Introduced in April 2022, this service serves as a successor to the Intercités 100% Eco services which were discontinued in 2020.

Unlike the high-speed service, Ouigo Train Classique is operated by a subsidiary of SNCF Voyages Développement named Oslo (Offre de Services Librement Organisés). The line between Paris and Brussels remains operated by SNCF Voyageurs itself.

===OTC network===
Ouigo Train Classique serves four lines:
- Paris-Austerlitz – Juvisy – Massy-Palaiseau – Versailles-Chantiers – Chartres – Le Mans – Angers-Saint-Laud – Nantes
- Paris-Austerlitz – Juvisy – Les Aubrais – Blois – Saint-Pierre-des-Corps – Saumur – Angers-Saint-Laud – Nantes
- Paris-Austerlitz – Juvisy – Massy-Palaiseau – Versailles-Chantiers – Chartres – Le Mans – Laval – Rennes
- Paris Nord – Creil –  Aulnoye-Aymeries – Mons – Brussels-South
====Discontinued services====
From April 2022 to 15 December 2024:
- Paris Bercy – – Melun – Dijon-Ville – Chalon-sur-Saône – Mâcon-Ville – Lyon-Perrache

===Rolling stock===
Domestic services use Corail cars, hauled by SNCF Class BB 22200 locomotives. The Paris North to Brussels-South uses NMBS/SNCB I11 coaches pulled by Belgian Railways Class 18 locomotives.

===Fare structure===
- As of May 2026, ticket price varies from €10 to €59 on all routes.
- Children that are 11 or under are charged a flat fee of €5 no matter the journey.
- Baggage (per piece) is €5 if booked at the time of booking, €10 if booked prior to travelling, or €20 if purchased at the station immediately prior to travel.
- Bikes can be carried on board for a €10 fee at the time of booking.

==Reception==
During the first few months of operation, Ouigo sent passengers a short questionnaire after each trip, and had a 20 percent response rate. The responses gathered reportedly surprised the company, with roughly half of the passengers saying they came from the regular TGV service, short of the 70 percent that the company had envisaged, while a quarter of respondents said they would have not made the trip without Ouigo. The survey also reported that about 90 percent of passengers would recommend Ouigo to a friend or family member.
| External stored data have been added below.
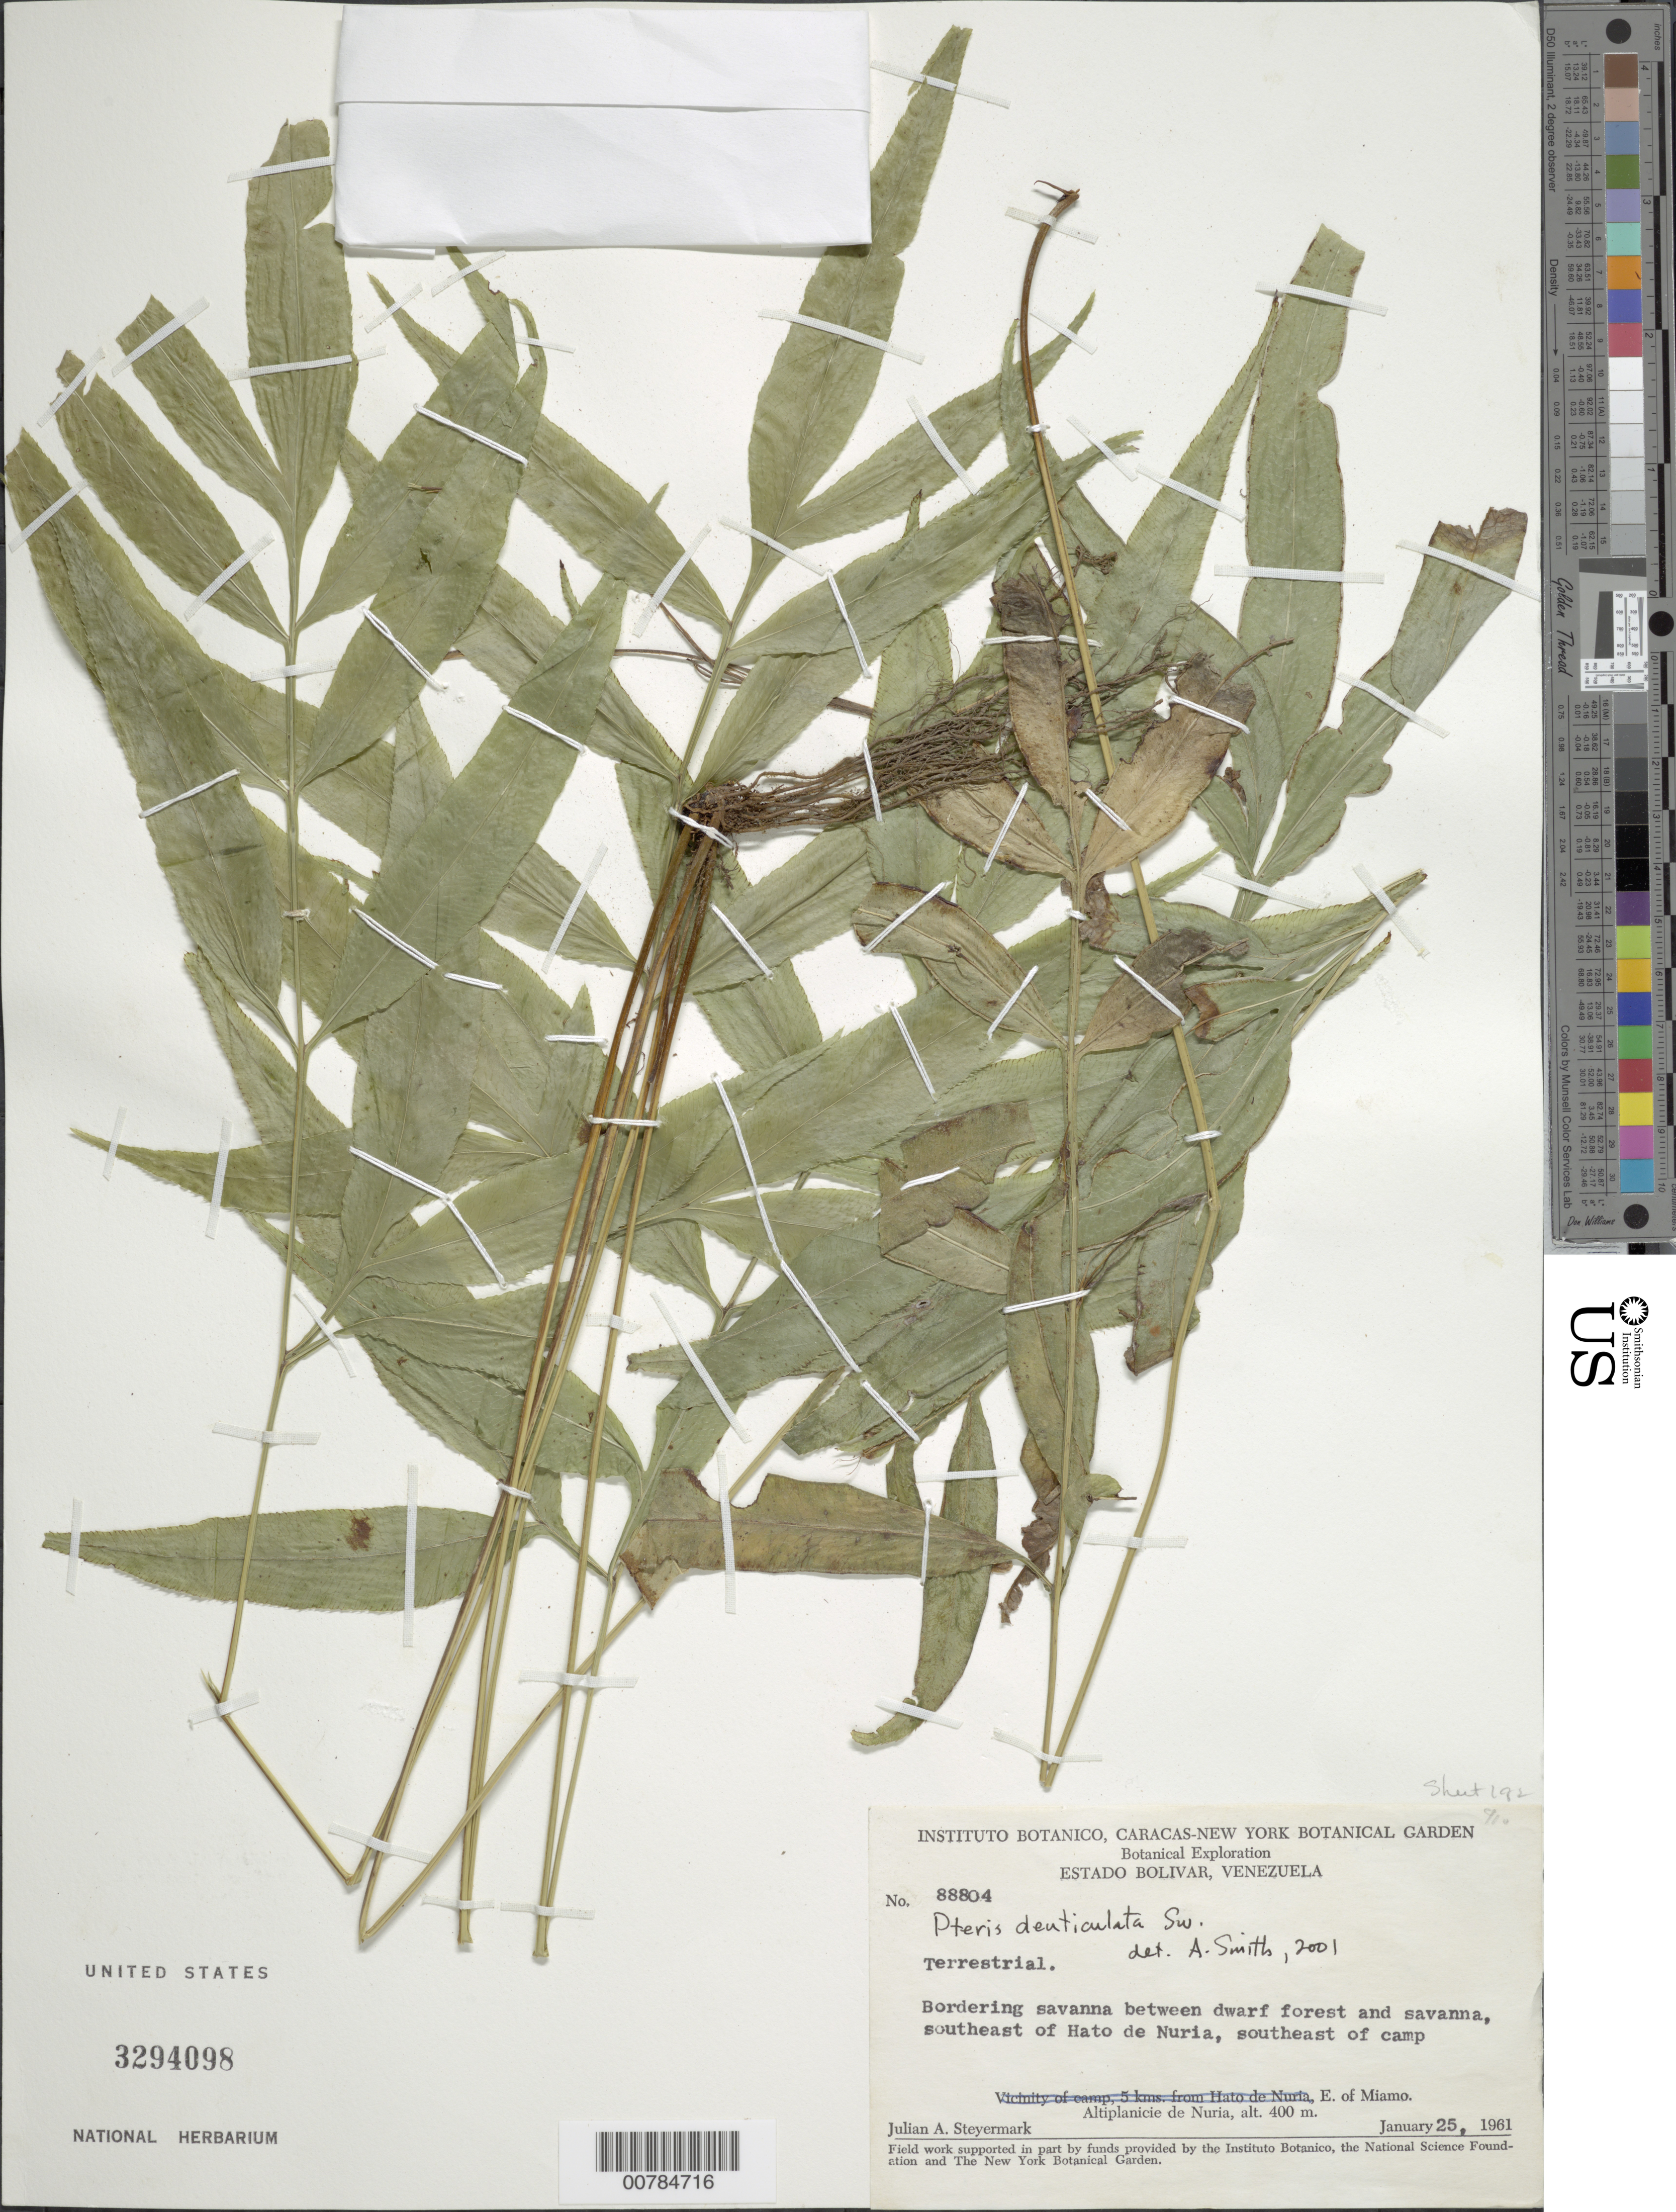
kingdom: Plantae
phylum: Tracheophyta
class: Polypodiopsida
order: Polypodiales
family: Pteridaceae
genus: Pteris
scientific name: Pteris denticulata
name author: Sw.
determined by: Smith, A.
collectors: J. Steyermark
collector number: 88804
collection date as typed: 25-Jan-61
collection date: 1961-01-25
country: Venezuela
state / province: Bolívar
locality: Altiplanicie de Nuria; E of Miamo, SE of Hato de Nuria, between savanna and Cerro El Picacho, SE of camp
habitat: Bordering savanna between dwarf forest and savanna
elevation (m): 400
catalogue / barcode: US 3294098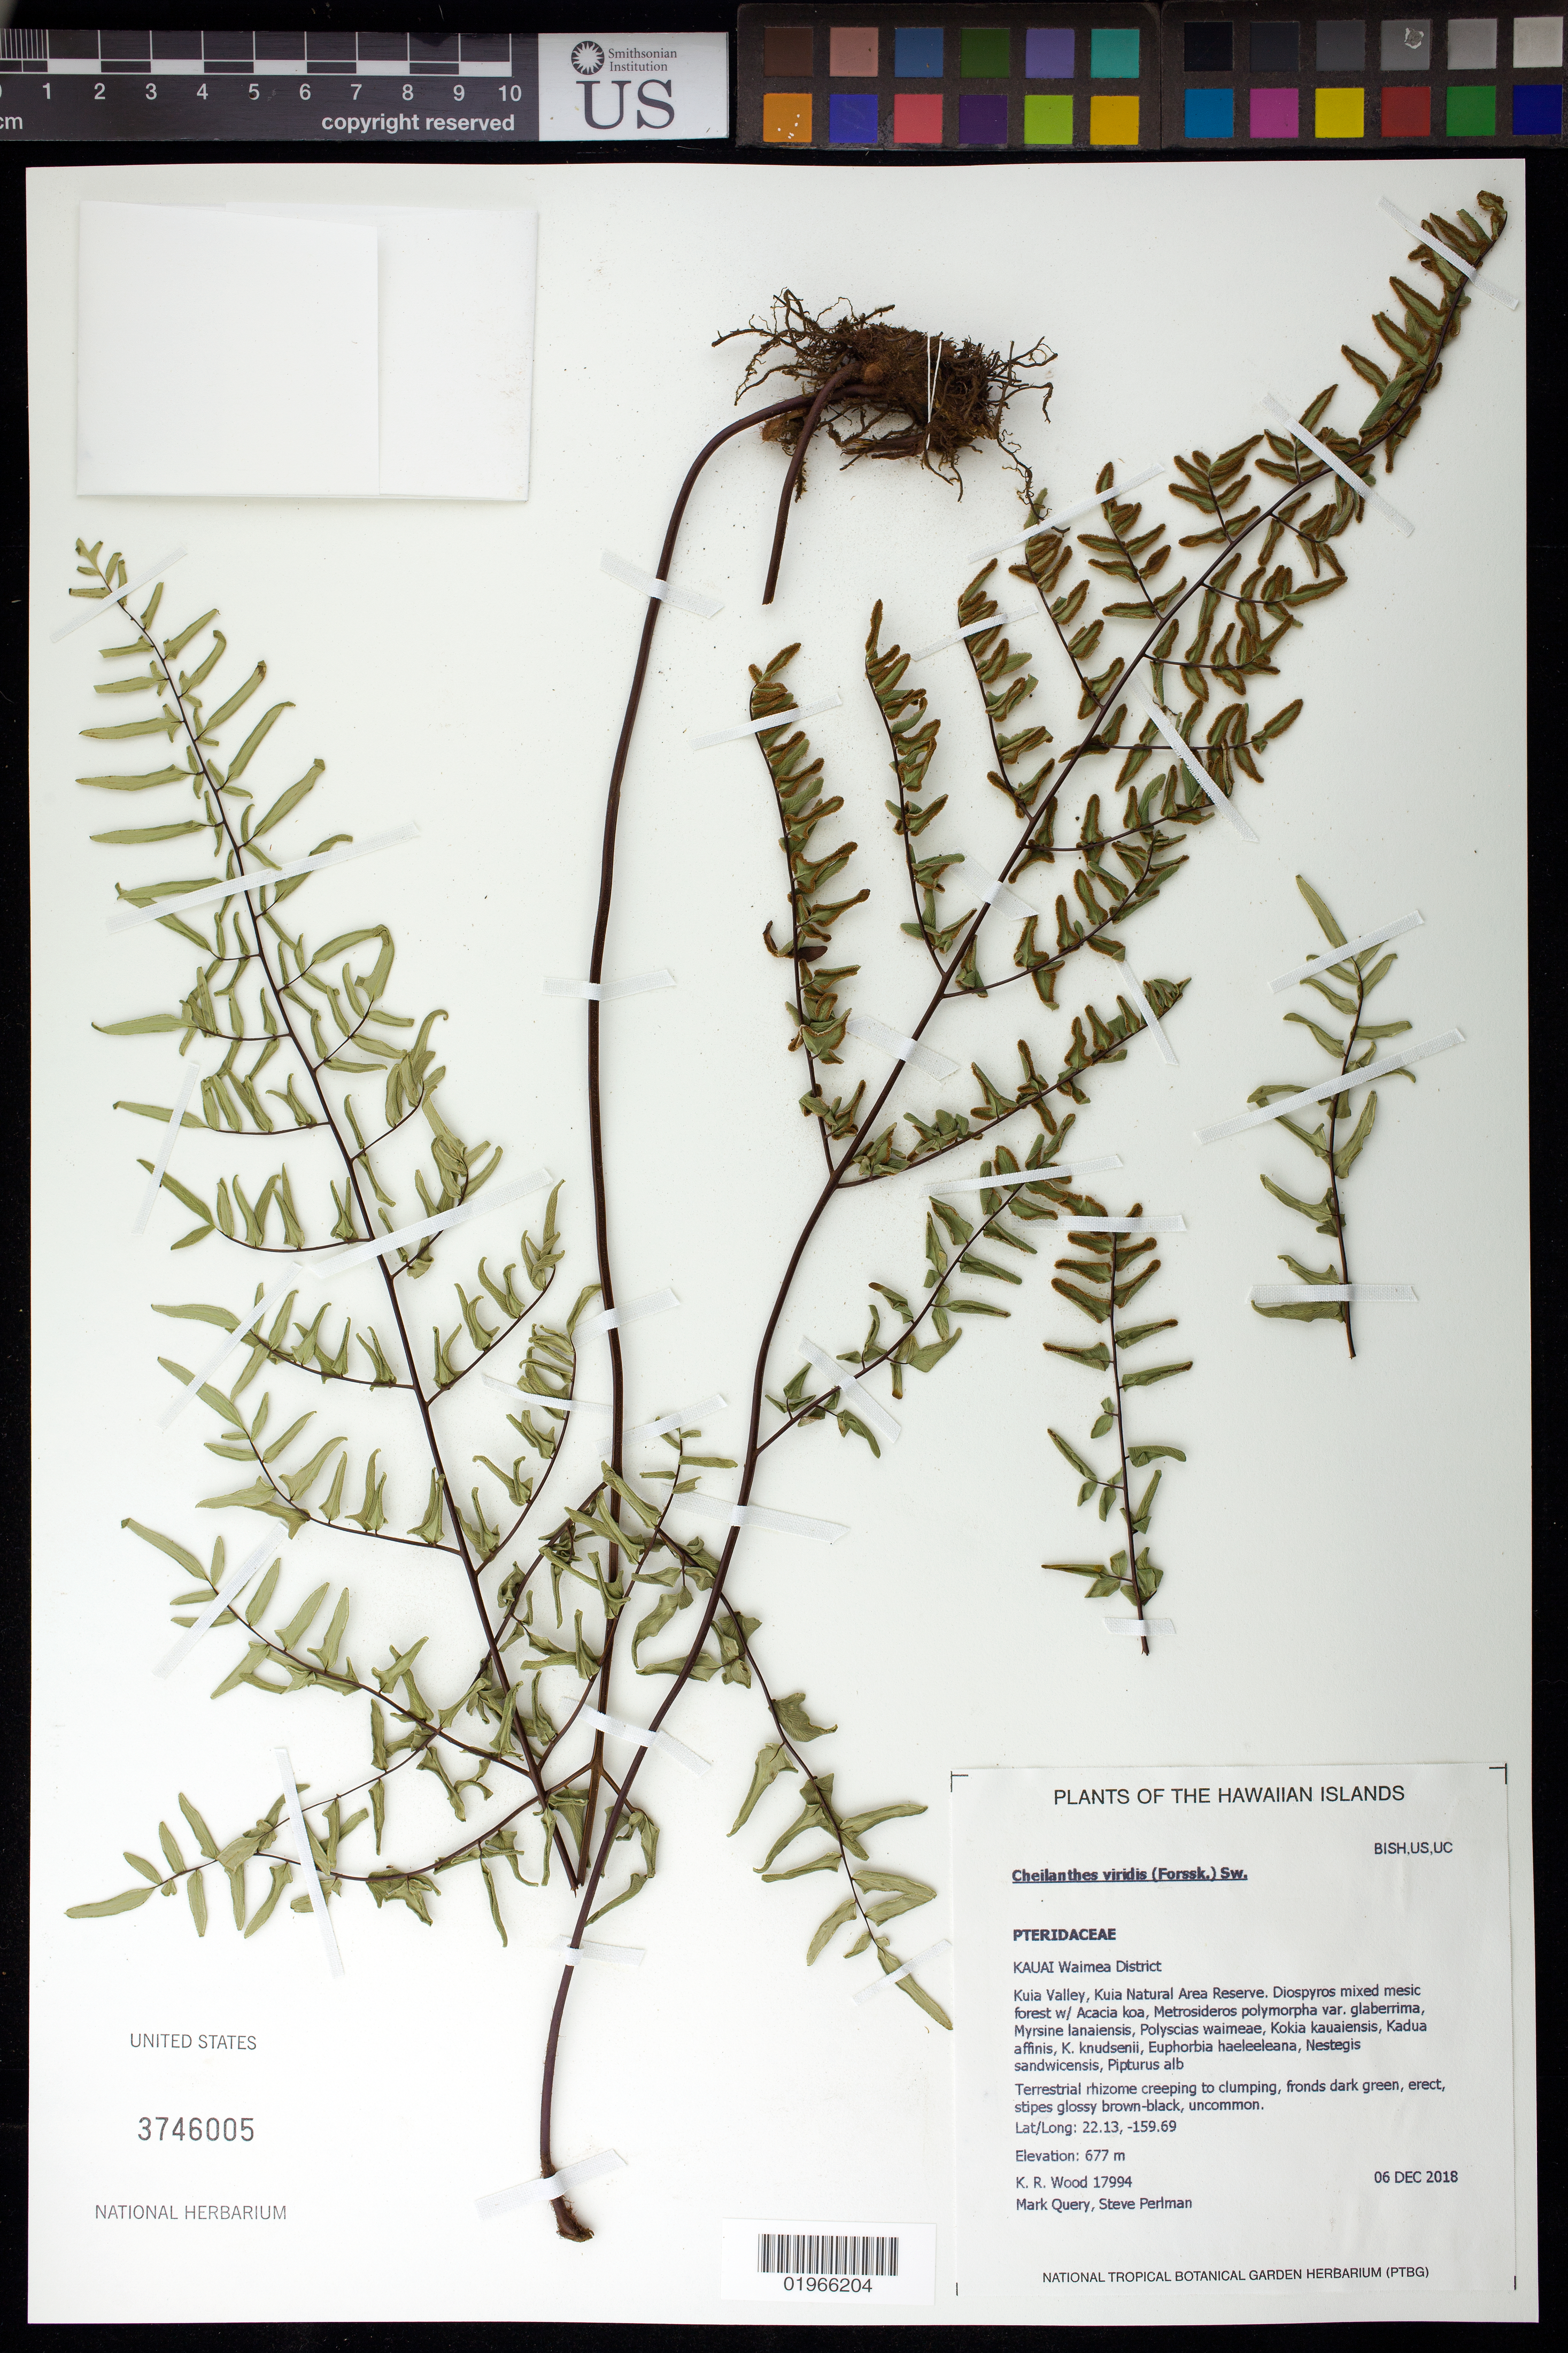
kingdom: Plantae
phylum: Tracheophyta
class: Polypodiopsida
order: Polypodiales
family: Pteridaceae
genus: Cheilanthes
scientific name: Cheilanthes viridis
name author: (Forssk.) Sw.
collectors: K. R. Wood, M. Query & S. P. Perlman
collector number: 17994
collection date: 2018-12-06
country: United States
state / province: Hawaii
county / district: Kauai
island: Kaua'i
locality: Waimea District, Kuia Valley, Kuia Natural Area Reserve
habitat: Mixed mesic forest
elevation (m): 677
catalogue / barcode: US 3746005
Commentators such as the travel journalist Simon Calder have said that Ouigo is a third-class train service, while the rail writer Mark Smith called it a rail service for flyers. The head of the rail division of the trade union CGT Bruno Charrier, referred to Ouigo as being a train service created for the poor. Initially, non-French customers had issues trying to book tickets, as the booking service required a French mobile phone number and postcode. However, since October 2013, the website has been changed to allow foreign customers to book tickets; the phone number is needed to provide information by text message for passengers in case of any issues.

Among English-speaking high-speed rail advocates, The British HSR lobbying group, Greengauge 21 is keen on the idea of low-cost high-speed rail service, and with it, the possibility of employing underused stations such as Stratford International and Ebbsfleet International.